Question

If the sum of first \[n\] terms of the G.P. is \[P\] and sum of their inverse is \[R\], then \[{P^2}\] is equal to
A) \[\dfrac{R}{S}\]
B) \[\dfrac{S}{R}\]
C) \[{\left( {\dfrac{R}{S}} \right)^n}\]
D) \[{\left( {\dfrac{S}{R}} \right)^n}\]

Answer 1

Hint: In this question, we have to find the term which is equal to \[{P^2}\] in geometric progression. The given problem is the relation of \[P\] and \[R\]. By using the given formula of sum of G.P., we will find the value of \[P\]. Using the formula of the same we will find the value of \[R\]. Then, we will find the relation of \[P\] and \[R\] by using these two relations.
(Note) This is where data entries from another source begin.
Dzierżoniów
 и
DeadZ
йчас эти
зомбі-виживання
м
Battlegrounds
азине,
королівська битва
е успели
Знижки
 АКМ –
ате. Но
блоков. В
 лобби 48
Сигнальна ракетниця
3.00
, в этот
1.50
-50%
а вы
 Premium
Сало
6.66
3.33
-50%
Formula used: We know that,
Let us consider the G.P. be \[a,ar,a{r^2},a{r^3},...,a{r^{n - 1}}\].
Then, the sum of the series \[S = \dfrac{{a({r^n} - 1)}}{{r - 1}}\]

Complete step-by-step answer:
It is given that; the sum of first \[n\] terms of the G.P. is \[P\] and the sum of their inverse is \[R\].
We have to find the value of \[{P^2}\].
Let us consider the G.P. be \[a,ar,a{r^2},a{r^3},...,a{r^{n - 1}}\].
Then, the sum of the series \[S = \dfrac{{a({r^n} - 1)}}{{r - 1}}\]
As per the given information,
$\Rightarrow$\[P = a \times ar \times a{r^2} \times .... \times a{r^{n - 1}}\]
Simplifying we get,
$\Rightarrow$\[P = {a^n} \times {r^{\dfrac{{n(n - 1)}}{2}}}\]
Squaring both sides, we get,
$\Rightarrow$\[{P^2} = {a^{2n}} \times {r^{n(n - 1)}}\]
Simplifying we get,
$\Rightarrow$\[{P^2} = {({a^2} \times {r^{n - 1}})^n}\]… (1)
Now,
$\Rightarrow$\[R = \dfrac{1}{a} + \dfrac{1}{{ar}} + \dfrac{1}{{a{r^2}}} + ... + \dfrac{1}{{a{r^{n - 1}}}}\]
Simplifying we get,
$\Rightarrow$\[R = \dfrac{{\dfrac{1}{a}\left[ {1 - {{\left( {\dfrac{1}{r}} \right)}^n}} \right]}}{{1 - \dfrac{1}{r}}}\]
Simplifying again we get,
$\Rightarrow$\[R = \dfrac{{r({r^n} - 1)}}{{a{r^n}(r - 1)}}\]
So, we have,
$\Rightarrow$\[\dfrac{R}{S} = \dfrac{{r({r^n} - 1)}}{{a{r^n}(r - 1)}} \times \dfrac{{r - 1}}{{a({r^n} - 1)}}\]
Again,
$\Rightarrow$\[\dfrac{S}{R} = {({a^2}{r^{n - 1}})^n}\]
From (1) we get,
\[\dfrac{S}{R} = {P^2}\]
Hence, \[\dfrac{S}{R} = {P^2}\]

$\therefore $ The correct option is B) \[\dfrac{S}{R}\].

Note: In this problem, students can be confused with the calculation of proving the \[{P^2}\] is equal to \[\dfrac{S}{R}\]. A sequence is a set of things that are in order. In a geometric sequence each term is found by multiplying the previous term by constant.